*The task*: Repeat the lines from the line with "14: (94, 417, 1.11)" to the line with "25: (175, 360, 1.10)" in the listing below, keeping both end lines and adding nothing.

*Data*:
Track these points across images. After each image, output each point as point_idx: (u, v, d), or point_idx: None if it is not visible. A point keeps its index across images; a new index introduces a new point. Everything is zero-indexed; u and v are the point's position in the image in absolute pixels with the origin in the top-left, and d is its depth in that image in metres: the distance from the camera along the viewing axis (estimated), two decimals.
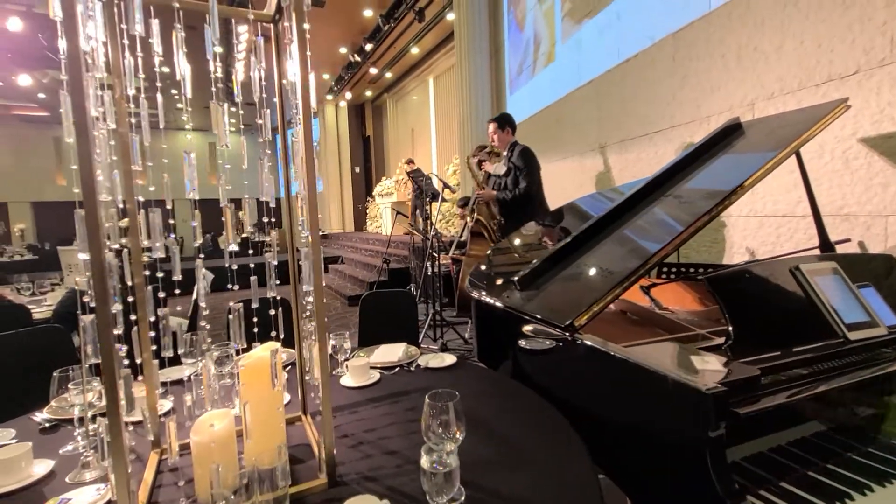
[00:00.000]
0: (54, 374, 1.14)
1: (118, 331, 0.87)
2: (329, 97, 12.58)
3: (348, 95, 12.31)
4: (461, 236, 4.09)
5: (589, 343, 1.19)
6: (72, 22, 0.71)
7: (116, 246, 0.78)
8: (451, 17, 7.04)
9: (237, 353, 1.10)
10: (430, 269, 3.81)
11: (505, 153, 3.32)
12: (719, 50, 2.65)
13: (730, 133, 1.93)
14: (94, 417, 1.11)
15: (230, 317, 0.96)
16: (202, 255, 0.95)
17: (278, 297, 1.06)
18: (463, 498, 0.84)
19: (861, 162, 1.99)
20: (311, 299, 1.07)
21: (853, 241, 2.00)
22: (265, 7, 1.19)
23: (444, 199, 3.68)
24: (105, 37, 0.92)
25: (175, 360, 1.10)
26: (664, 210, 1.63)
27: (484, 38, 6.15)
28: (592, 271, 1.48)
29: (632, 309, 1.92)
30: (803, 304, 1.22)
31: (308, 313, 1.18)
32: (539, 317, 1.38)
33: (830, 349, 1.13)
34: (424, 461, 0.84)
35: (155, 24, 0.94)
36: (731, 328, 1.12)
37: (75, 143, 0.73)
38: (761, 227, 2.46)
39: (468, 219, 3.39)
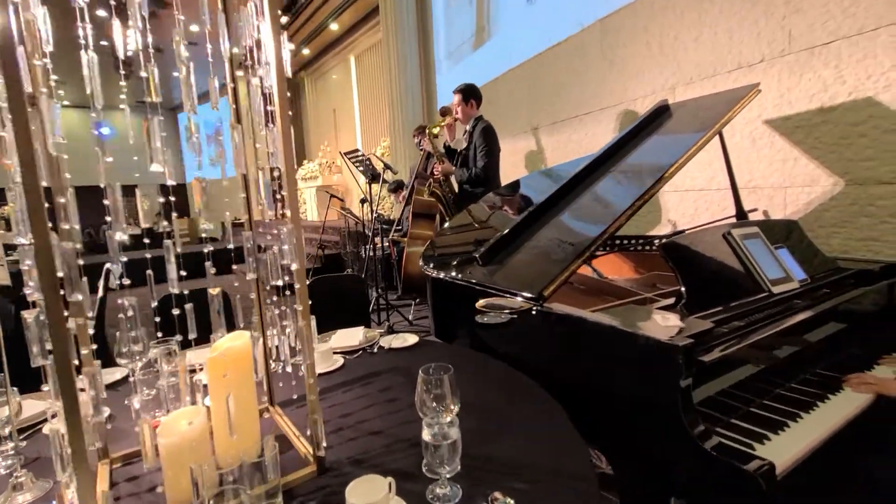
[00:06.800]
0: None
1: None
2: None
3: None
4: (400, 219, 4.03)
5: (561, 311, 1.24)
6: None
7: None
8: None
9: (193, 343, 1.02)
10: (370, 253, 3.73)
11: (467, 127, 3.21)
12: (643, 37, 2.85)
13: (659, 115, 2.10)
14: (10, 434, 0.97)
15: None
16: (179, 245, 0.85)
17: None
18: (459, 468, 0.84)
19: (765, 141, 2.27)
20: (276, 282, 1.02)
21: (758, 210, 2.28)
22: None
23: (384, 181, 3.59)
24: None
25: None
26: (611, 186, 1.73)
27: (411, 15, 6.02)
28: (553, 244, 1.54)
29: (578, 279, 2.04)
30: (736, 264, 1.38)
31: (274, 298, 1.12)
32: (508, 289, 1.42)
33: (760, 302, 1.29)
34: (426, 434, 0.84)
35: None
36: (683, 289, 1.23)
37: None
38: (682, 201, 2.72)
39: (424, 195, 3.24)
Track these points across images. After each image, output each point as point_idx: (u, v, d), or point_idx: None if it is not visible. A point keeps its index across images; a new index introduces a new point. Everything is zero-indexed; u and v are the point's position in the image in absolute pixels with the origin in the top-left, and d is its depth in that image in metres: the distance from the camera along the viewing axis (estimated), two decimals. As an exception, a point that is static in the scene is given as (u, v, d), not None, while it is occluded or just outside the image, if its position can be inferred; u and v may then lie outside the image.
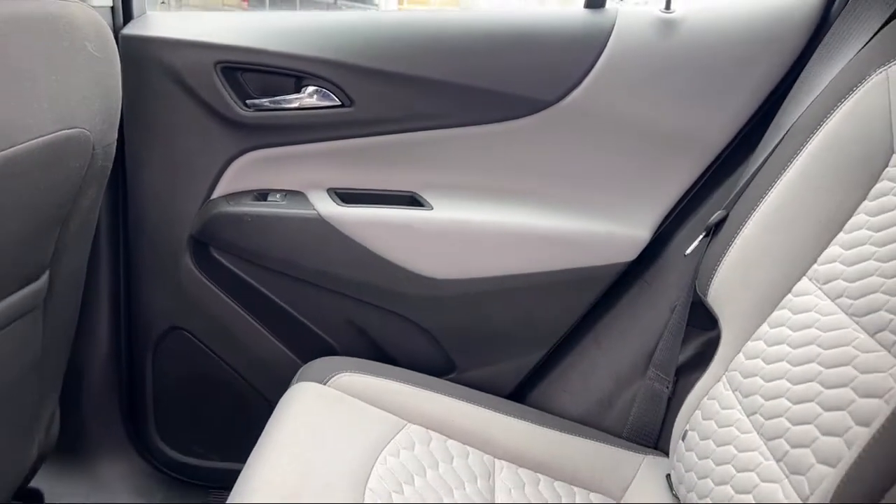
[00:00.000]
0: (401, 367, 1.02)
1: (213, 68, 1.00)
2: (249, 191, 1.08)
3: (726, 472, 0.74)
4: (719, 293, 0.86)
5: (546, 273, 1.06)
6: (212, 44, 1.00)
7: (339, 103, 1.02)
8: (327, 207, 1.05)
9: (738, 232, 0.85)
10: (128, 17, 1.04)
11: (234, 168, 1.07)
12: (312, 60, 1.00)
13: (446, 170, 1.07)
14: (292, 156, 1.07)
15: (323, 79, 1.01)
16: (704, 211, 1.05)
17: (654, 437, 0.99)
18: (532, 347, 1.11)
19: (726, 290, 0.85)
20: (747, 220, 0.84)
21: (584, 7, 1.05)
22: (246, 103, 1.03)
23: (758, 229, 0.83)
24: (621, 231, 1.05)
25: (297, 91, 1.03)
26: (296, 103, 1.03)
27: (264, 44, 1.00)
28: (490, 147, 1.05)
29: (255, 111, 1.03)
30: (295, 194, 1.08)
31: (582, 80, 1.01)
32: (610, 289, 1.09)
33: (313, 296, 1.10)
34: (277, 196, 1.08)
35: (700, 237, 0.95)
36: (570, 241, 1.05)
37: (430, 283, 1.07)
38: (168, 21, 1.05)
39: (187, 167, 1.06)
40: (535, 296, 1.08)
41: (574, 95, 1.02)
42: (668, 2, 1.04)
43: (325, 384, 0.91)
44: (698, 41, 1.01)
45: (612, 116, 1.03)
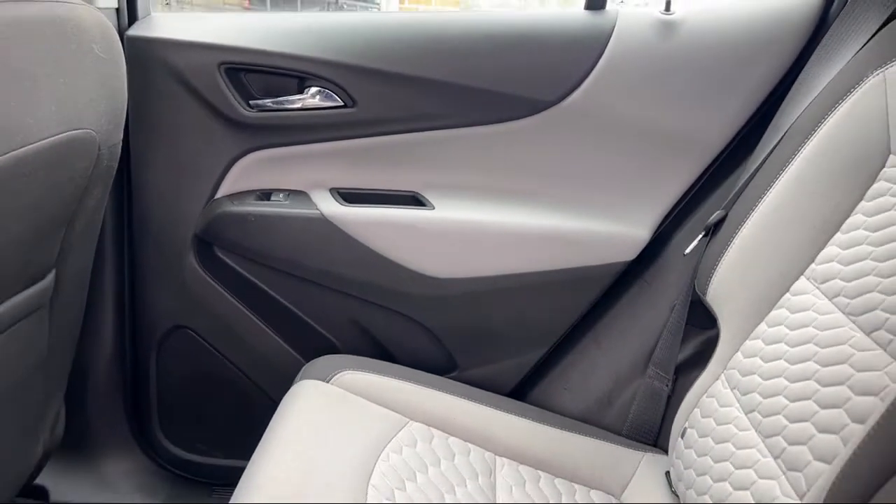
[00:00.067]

*Result*:
14: (94, 417, 1.11)
15: (230, 317, 0.96)
16: (202, 255, 0.95)
17: (278, 297, 1.06)
18: (463, 498, 0.84)
19: (861, 162, 1.99)
20: (311, 299, 1.07)
21: (853, 241, 2.00)
22: (265, 7, 1.19)
23: (444, 199, 3.68)
24: (105, 37, 0.92)
25: (175, 360, 1.10)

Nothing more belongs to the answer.